((

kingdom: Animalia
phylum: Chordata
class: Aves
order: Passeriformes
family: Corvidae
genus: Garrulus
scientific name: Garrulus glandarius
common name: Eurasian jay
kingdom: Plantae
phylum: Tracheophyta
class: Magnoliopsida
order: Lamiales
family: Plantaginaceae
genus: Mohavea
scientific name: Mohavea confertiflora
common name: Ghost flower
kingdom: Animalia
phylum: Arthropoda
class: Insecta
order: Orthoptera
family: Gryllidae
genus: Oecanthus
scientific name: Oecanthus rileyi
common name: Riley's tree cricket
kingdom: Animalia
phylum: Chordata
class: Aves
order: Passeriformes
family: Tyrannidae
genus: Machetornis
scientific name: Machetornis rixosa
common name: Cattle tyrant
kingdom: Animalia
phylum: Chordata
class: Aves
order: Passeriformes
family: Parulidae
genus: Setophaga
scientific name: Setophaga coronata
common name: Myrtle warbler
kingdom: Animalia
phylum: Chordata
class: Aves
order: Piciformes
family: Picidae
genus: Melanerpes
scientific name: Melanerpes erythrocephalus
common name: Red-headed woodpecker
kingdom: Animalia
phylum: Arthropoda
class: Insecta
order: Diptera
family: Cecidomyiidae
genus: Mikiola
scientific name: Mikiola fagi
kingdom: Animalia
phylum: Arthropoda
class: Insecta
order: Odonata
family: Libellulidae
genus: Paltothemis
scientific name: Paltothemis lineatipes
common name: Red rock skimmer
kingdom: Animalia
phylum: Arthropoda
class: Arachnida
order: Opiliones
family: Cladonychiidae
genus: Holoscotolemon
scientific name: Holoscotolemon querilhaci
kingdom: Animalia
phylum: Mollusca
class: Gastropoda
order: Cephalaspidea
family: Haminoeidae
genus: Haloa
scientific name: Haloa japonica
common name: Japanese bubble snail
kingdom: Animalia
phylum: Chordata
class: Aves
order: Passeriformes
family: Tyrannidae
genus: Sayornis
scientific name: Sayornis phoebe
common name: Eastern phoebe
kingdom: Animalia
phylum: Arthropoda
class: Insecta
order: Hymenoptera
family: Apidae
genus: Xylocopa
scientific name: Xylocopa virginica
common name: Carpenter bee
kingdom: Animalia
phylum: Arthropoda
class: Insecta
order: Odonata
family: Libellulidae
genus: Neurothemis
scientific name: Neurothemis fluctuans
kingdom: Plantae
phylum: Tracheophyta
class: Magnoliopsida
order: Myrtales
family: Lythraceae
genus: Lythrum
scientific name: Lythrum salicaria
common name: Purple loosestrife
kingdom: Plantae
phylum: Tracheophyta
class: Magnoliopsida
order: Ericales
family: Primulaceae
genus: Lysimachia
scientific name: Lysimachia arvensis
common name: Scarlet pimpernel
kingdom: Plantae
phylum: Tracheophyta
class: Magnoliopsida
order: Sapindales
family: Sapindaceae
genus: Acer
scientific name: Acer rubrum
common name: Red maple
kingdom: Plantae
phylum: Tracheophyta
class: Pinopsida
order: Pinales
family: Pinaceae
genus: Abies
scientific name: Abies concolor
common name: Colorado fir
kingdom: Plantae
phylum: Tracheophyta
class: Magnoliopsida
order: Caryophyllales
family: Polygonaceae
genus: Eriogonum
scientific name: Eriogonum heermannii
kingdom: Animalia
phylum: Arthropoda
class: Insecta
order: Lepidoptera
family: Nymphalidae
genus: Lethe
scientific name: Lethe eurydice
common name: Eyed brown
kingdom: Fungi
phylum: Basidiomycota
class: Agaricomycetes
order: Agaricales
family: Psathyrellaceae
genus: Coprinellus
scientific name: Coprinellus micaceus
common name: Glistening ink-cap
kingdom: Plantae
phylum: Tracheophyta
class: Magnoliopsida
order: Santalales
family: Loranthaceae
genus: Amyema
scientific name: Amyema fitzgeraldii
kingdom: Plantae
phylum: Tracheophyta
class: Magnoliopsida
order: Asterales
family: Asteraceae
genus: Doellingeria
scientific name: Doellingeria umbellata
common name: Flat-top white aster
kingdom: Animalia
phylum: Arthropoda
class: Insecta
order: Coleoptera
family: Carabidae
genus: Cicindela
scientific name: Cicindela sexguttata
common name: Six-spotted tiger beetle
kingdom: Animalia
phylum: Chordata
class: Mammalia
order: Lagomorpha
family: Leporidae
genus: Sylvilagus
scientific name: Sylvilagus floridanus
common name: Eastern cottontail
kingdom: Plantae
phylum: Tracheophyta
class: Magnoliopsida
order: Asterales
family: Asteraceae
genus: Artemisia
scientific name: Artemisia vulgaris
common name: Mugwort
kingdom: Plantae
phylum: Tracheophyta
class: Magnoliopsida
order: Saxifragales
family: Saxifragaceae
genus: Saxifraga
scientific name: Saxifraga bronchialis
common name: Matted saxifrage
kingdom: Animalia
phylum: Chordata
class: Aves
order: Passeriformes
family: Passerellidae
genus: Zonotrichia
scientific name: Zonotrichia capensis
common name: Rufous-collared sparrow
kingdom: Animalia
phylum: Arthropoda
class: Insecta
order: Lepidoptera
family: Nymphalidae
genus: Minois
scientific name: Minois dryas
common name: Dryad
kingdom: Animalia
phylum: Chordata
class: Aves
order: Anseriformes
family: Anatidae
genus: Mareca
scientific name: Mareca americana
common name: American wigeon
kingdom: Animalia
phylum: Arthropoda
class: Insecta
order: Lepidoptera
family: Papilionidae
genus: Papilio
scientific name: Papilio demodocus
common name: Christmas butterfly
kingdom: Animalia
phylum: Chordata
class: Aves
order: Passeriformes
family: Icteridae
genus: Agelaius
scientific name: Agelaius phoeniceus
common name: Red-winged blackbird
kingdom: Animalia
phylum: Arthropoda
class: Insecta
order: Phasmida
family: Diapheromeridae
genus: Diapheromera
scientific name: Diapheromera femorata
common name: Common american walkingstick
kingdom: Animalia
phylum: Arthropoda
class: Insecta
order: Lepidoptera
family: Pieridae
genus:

))

STATED TASK: Copy every line of the records above word for word, in the same order.

WORKED ANSWER:
kingdom: Animalia
phylum: Chordata
class: Aves
order: Passeriformes
family: Corvidae
genus: Garrulus
scientific name: Garrulus glandarius
common name: Eurasian jay
kingdom: Plantae
phylum: Tracheophyta
class: Magnoliopsida
order: Lamiales
family: Plantaginaceae
genus: Mohavea
scientific name: Mohavea confertiflora
common name: Ghost flower
kingdom: Animalia
phylum: Arthropoda
class: Insecta
order: Orthoptera
family: Gryllidae
genus: Oecanthus
scientific name: Oecanthus rileyi
common name: Riley's tree cricket
kingdom: Animalia
phylum: Chordata
class: Aves
order: Passeriformes
family: Tyrannidae
genus: Machetornis
scientific name: Machetornis rixosa
common name: Cattle tyrant
kingdom: Animalia
phylum: Chordata
class: Aves
order: Passeriformes
family: Parulidae
genus: Setophaga
scientific name: Setophaga coronata
common name: Myrtle warbler
kingdom: Animalia
phylum: Chordata
class: Aves
order: Piciformes
family: Picidae
genus: Melanerpes
scientific name: Melanerpes erythrocephalus
common name: Red-headed woodpecker
kingdom: Animalia
phylum: Arthropoda
class: Insecta
order: Diptera
family: Cecidomyiidae
genus: Mikiola
scientific name: Mikiola fagi
kingdom: Animalia
phylum: Arthropoda
class: Insecta
order: Odonata
family: Libellulidae
genus: Paltothemis
scientific name: Paltothemis lineatipes
common name: Red rock skimmer
kingdom: Animalia
phylum: Arthropoda
class: Arachnida
order: Opiliones
family: Cladonychiidae
genus: Holoscotolemon
scientific name: Holoscotolemon querilhaci
kingdom: Animalia
phylum: Mollusca
class: Gastropoda
order: Cephalaspidea
family: Haminoeidae
genus: Haloa
scientific name: Haloa japonica
common name: Japanese bubble snail
kingdom: Animalia
phylum: Chordata
class: Aves
order: Passeriformes
family: Tyrannidae
genus: Sayornis
scientific name: Sayornis phoebe
common name: Eastern phoebe
kingdom: Animalia
phylum: Arthropoda
class: Insecta
order: Hymenoptera
family: Apidae
genus: Xylocopa
scientific name: Xylocopa virginica
common name: Carpenter bee
kingdom: Animalia
phylum: Arthropoda
class: Insecta
order: Odonata
family: Libellulidae
genus: Neurothemis
scientific name: Neurothemis fluctuans
kingdom: Plantae
phylum: Tracheophyta
class: Magnoliopsida
order: Myrtales
family: Lythraceae
genus: Lythrum
scientific name: Lythrum salicaria
common name: Purple loosestrife
kingdom: Plantae
phylum: Tracheophyta
class: Magnoliopsida
order: Ericales
family: Primulaceae
genus: Lysimachia
scientific name: Lysimachia arvensis
common name: Scarlet pimpernel
kingdom: Plantae
phylum: Tracheophyta
class: Magnoliopsida
order: Sapindales
family: Sapindaceae
genus: Acer
scientific name: Acer rubrum
common name: Red maple
kingdom: Plantae
phylum: Tracheophyta
class: Pinopsida
order: Pinales
family: Pinaceae
genus: Abies
scientific name: Abies concolor
common name: Colorado fir
kingdom: Plantae
phylum: Tracheophyta
class: Magnoliopsida
order: Caryophyllales
family: Polygonaceae
genus: Eriogonum
scientific name: Eriogonum heermannii
kingdom: Animalia
phylum: Arthropoda
class: Insecta
order: Lepidoptera
family: Nymphalidae
genus: Lethe
scientific name: Lethe eurydice
common name: Eyed brown
kingdom: Fungi
phylum: Basidiomycota
class: Agaricomycetes
order: Agaricales
family: Psathyrellaceae
genus: Coprinellus
scientific name: Coprinellus micaceus
common name: Glistening ink-cap
kingdom: Plantae
phylum: Tracheophyta
class: Magnoliopsida
order: Santalales
family: Loranthaceae
genus: Amyema
scientific name: Amyema fitzgeraldii
kingdom: Plantae
phylum: Tracheophyta
class: Magnoliopsida
order: Asterales
family: Asteraceae
genus: Doellingeria
scientific name: Doellingeria umbellata
common name: Flat-top white aster
kingdom: Animalia
phylum: Arthropoda
class: Insecta
order: Coleoptera
family: Carabidae
genus: Cicindela
scientific name: Cicindela sexguttata
common name: Six-spotted tiger beetle
kingdom: Animalia
phylum: Chordata
class: Mammalia
order: Lagomorpha
family: Leporidae
genus: Sylvilagus
scientific name: Sylvilagus floridanus
common name: Eastern cottontail
kingdom: Plantae
phylum: Tracheophyta
class: Magnoliopsida
order: Asterales
family: Asteraceae
genus: Artemisia
scientific name: Artemisia vulgaris
common name: Mugwort
kingdom: Plantae
phylum: Tracheophyta
class: Magnoliopsida
order: Saxifragales
family: Saxifragaceae
genus: Saxifraga
scientific name: Saxifraga bronchialis
common name: Matted saxifrage
kingdom: Animalia
phylum: Chordata
class: Aves
order: Passeriformes
family: Passerellidae
genus: Zonotrichia
scientific name: Zonotrichia capensis
common name: Rufous-collared sparrow
kingdom: Animalia
phylum: Arthropoda
class: Insecta
order: Lepidoptera
family: Nymphalidae
genus: Minois
scientific name: Minois dryas
common name: Dryad
kingdom: Animalia
phylum: Chordata
class: Aves
order: Anseriformes
family: Anatidae
genus: Mareca
scientific name: Mareca americana
common name: American wigeon
kingdom: Animalia
phylum: Arthropoda
class: Insecta
order: Lepidoptera
family: Papilionidae
genus: Papilio
scientific name: Papilio demodocus
common name: Christmas butterfly
kingdom: Animalia
phylum: Chordata
class: Aves
order: Passeriformes
family: Icteridae
genus: Agelaius
scientific name: Agelaius phoeniceus
common name: Red-winged blackbird
kingdom: Animalia
phylum: Arthropoda
class: Insecta
order: Phasmida
family: Diapheromeridae
genus: Diapheromera
scientific name: Diapheromera femorata
common name: Common american walkingstick
kingdom: Animalia
phylum: Arthropoda
class: Insecta
order: Lepidoptera
family: Pieridae
genus:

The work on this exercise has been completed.